Lev Tahor, which in Hebrew means “pure heart,” has been dogged by allegations of child abuse, neglect, bad hygiene and of sanctioning child marriages. Residing for about 20 years in Quebec, they ran afoul of local child welfare authorities, they say, for refusing to teach their children evolution and sex education, as required by the provincial school curriculum. They uprooted their community in one night in 2013 and travelled to Chatham, Ont., where they felt the school curriculum allowed them more latitude to home-school their children.

They set up residences in bungalows on the outskirts of town and were repeatedly investigated by local child welfare authorities. One child was removed from her home when a bruise was found on her face, but a judge returned the youth to her home shortly afterward.

READ: CHILD SEXUAL ABUSE MUST BE ADDRESSED: ORTHODOX RABBIS

On another occasion, after the group had left for Guatemala, two teenage girls were placed in foster care in Toronto after they were separated from their parents en route. They escaped and fled to the United States to be reunited with their father, who is American. Apprehended by U.S. border authorities, they came before a court to determine whether they should be reunited with their family. Canadian child welfare personnel presented American child welfare authorities with the children’s dossier, outlining the case against the father.

The children were returned to their  father after local child welfare authorities withdrew their application to hold them.

The fact U.S. authorities declined to argue the case before a judge, even after viewing a broad set of allegations against Lev Tahor, demonstrates how weak the case was, the group’s Canadian lawyer, Guidy Mamann, said at the time.

Mamann travelled to Guatemala last month to advise Lev Tahor.

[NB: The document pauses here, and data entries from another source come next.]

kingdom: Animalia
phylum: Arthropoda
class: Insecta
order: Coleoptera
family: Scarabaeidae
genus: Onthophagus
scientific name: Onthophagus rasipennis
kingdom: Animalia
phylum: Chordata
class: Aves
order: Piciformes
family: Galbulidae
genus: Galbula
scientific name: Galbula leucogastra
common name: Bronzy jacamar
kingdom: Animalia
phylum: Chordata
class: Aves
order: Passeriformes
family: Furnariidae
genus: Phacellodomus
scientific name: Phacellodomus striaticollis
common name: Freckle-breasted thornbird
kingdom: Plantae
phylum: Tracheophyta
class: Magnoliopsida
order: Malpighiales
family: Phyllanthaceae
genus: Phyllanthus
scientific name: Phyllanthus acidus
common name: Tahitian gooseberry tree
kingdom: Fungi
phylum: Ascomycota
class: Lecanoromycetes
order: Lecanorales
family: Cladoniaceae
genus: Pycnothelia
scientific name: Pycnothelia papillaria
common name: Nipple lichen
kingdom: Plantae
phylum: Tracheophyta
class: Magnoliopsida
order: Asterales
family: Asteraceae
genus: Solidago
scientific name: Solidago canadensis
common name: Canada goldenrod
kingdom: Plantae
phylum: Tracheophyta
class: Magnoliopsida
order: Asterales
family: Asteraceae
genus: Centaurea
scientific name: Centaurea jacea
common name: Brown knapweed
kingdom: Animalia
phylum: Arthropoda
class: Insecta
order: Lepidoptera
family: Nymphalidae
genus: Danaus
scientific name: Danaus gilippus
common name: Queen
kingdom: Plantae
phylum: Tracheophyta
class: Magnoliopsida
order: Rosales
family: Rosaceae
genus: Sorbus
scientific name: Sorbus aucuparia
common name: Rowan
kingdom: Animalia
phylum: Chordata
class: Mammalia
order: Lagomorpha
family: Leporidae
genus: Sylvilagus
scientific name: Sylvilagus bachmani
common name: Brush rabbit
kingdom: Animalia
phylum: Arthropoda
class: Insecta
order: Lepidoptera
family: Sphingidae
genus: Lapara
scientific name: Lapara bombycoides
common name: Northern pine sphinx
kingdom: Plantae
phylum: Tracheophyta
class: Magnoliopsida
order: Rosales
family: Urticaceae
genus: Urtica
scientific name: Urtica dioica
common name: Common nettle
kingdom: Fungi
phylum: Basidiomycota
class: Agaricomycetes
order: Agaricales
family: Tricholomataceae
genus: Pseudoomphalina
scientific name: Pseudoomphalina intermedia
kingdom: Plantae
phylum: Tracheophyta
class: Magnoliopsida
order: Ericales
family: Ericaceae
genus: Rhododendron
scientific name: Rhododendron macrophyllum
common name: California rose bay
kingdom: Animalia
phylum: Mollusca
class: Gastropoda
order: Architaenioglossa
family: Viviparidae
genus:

Just as had been the case in Canada, officials found no evidence of child abuse or neglect. “Guatemalan authorities found nothing because there is nothing,” he told The CJN last week.

Mamann, however, called the continuous investigation of Lev Tahor “a witch hunt,” and likened the early-morning police raid to Kristallnacht, the prewar Nazi attack on German Jews.

What’s particularly egregious, he said, was that armed Israelis, wearing Guatemalan police jackets, participated in the raid. One Lev Tahor father was forced to stand with his hands against the wall for one hour as his children watched. When he asked to put his hands down, the officer said to him in perfect Hebrew, “Put your hands down and I’m going to shoot you.”

Mamann said the raid and that sort of statement “scared the crap out of the children” and was more harmful than anything alleged against their parents.

American diplomats and Guatemalan elected officials later visited the community and all say the children are well treated, Mamann added.

Goldman, a native of Israel, suggested the “very secular” Israeli sister of one Lev Tahor member is behind many of the allegations.

“This is the family of a ba’al tshuvah” a secular Jew who becomes observant, he said. The individual who became Orthodox had been “a programmer” for the Israel Defence Forces “in a very high position. Very intelligent.”

He became religious more than 15 years ago and “[his] family member since then is attacking them, not leaving them alone.”

The Israeli and his family joined Lev Tahor three years ago, but his sister continues to approach the Israeli media with allegations of Lev Tahor practices, despite never visiting the community, Goldman said.

The Guatemala raid was the latest result of allegations stemming from Israel, Goldman suggested.

Mamann agreed. Lev Tahor is an ultra-Orthodox and anti-Zionist group that rubs many Israelis the wrong way.

“These allegations come from families and from people who left the group and were unhappy with the group. That was used to fuel the investigation in Quebec,” he said.

It’s long past time for the media, legal authorities and the Jewish community to “rethink what they’ve heard about this religious community,” Mamann added.